The fear of every preacher is repeating the same sermon to the same audience in roughly the same period of time. My wife tells me that I’ve done this at times (though, of course, I have a selective memory regarding such things), and she’s probably right. So my reporting of what follows is not without empathy.

I recently heard two preachers preach the same message on the same portion of Scripture with the same illustrations to the same congregation just two Sundays apart. The exact styling of the messages differed: one was evangelistic; the other, pastoral. Nonetheless, both began with the same illustration and developed the passage in similar fashion, with matching phrases appearing throughout.

As one who works in literary criticism, I couldn’t help exercising my critical skills while listening to the two preachers. Did the one pick up his material from the other? That might be the case, since the two know each other. Or did their similar sermons derive from a common source? I concluded that that was more likely, simply because they were classmates and graduates of the same theological college—not the one where I teach, but one I know fairly well.

Concluding that the two sermons probably stemmed from some common sermonic source, with each preacher restyling what he had heard in terms of his own perspectives and purposes, my mind wandered back to what I knew of the professors at the graduate school where the two preachers received their formal training. My guess was that one of two possible professors at that school might very well have been the source on whom the preachers depended. In fact, I even tried to reconstruct how that particular professor himself might have preached from the same passage—wondering, in addition, from what sources he would have drawn his material.

I confess that during the second sermon my mind was not entirely focused on the content of the sermon, which I felt I knew already, but on how each of the two preachers restyled the material he presented—that is, on their agreements of presentation and their differences. It became for me a bit of “redactional” detective work.

Making The Tradition Our Own

In the midst of my analytical musings, however, two matters suddenly dawned on me. First, I had to ask myself: Is this not something similar to what we have in our canonical Gospels, especially the three synoptic Gospels, but also the fourth Gospel? For in the four Gospels we are given the basic traditions about Jesus of Nazareth, yet with each of the evangelists styling those traditions in terms of his own perspectives and purposes so as to meet the needs of his own audience. Thus New Testament scholars believe it possible to analyze the portrayals of the four evangelists separately on a literary basis, yet also to study the person and work of Jesus of Nazareth as a separable topic on its own historically.

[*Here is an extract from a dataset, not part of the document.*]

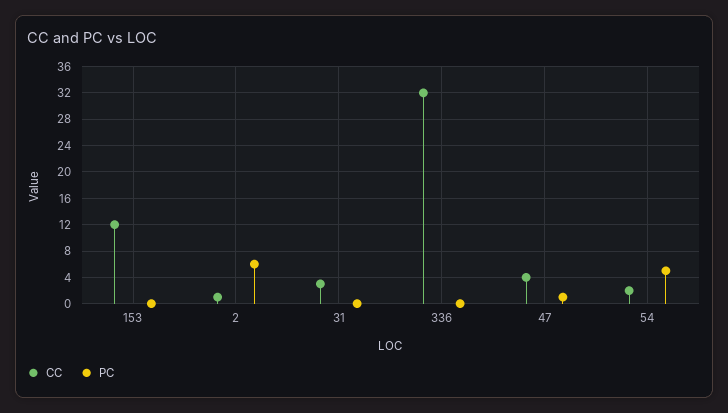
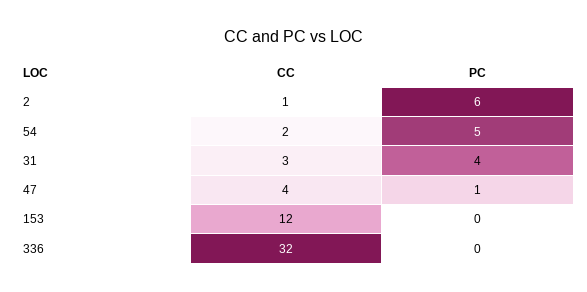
PC, 31: 0 -> 4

A second question I found myself asking was this: Is this not what we as Christians are called on to do continually, both in our verbal proclamation and in our lifestyle? For having based our lives on the apostolic tradition as to what God has done historically through Jesus Christ, we, too, are called on to proclaim and contextualize that tradition as best we are able in varying cultures and situations.

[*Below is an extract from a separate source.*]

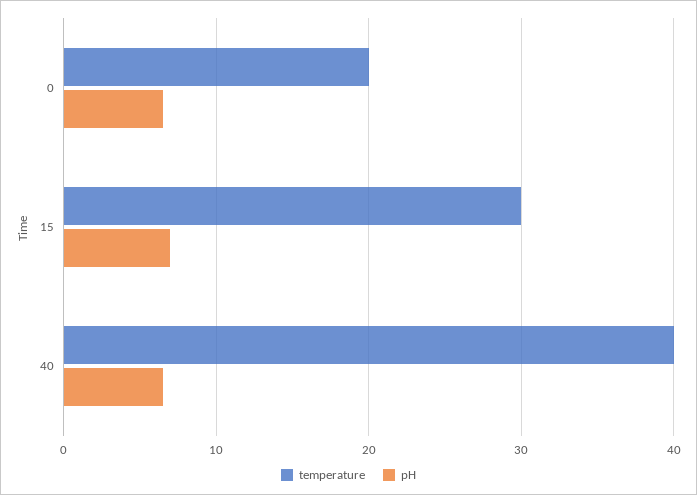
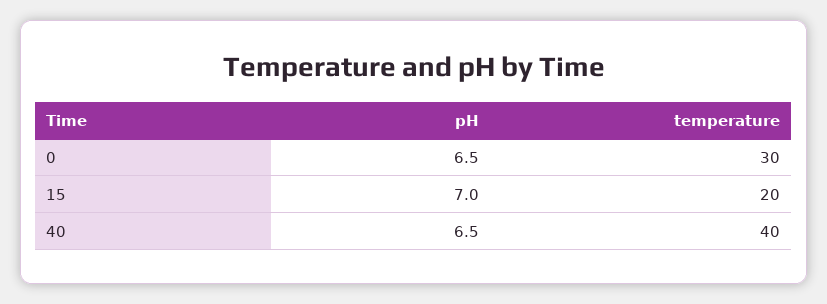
temperature, 0: 20 -> 30
temperature, 15: 30 -> 20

The two preachers I heard—one of whom I consider a friend (and, I trust, after this column will still think of me as a friend) and the other an acquaintance—taught me a couple of vital lessons. Of course, they taught me about human frailty, but this I knew already from my own experience. More than that, they inadvertently taught me something about the nature of the Christian tradition incorporated in our canonical Gospels, and they taught me something about that same tradition incarnated in our preaching and living today. Admittedly, the parallels are not exact. But they are close enough to say something significant about redacting the tradition both in Scripture and in our own witness today.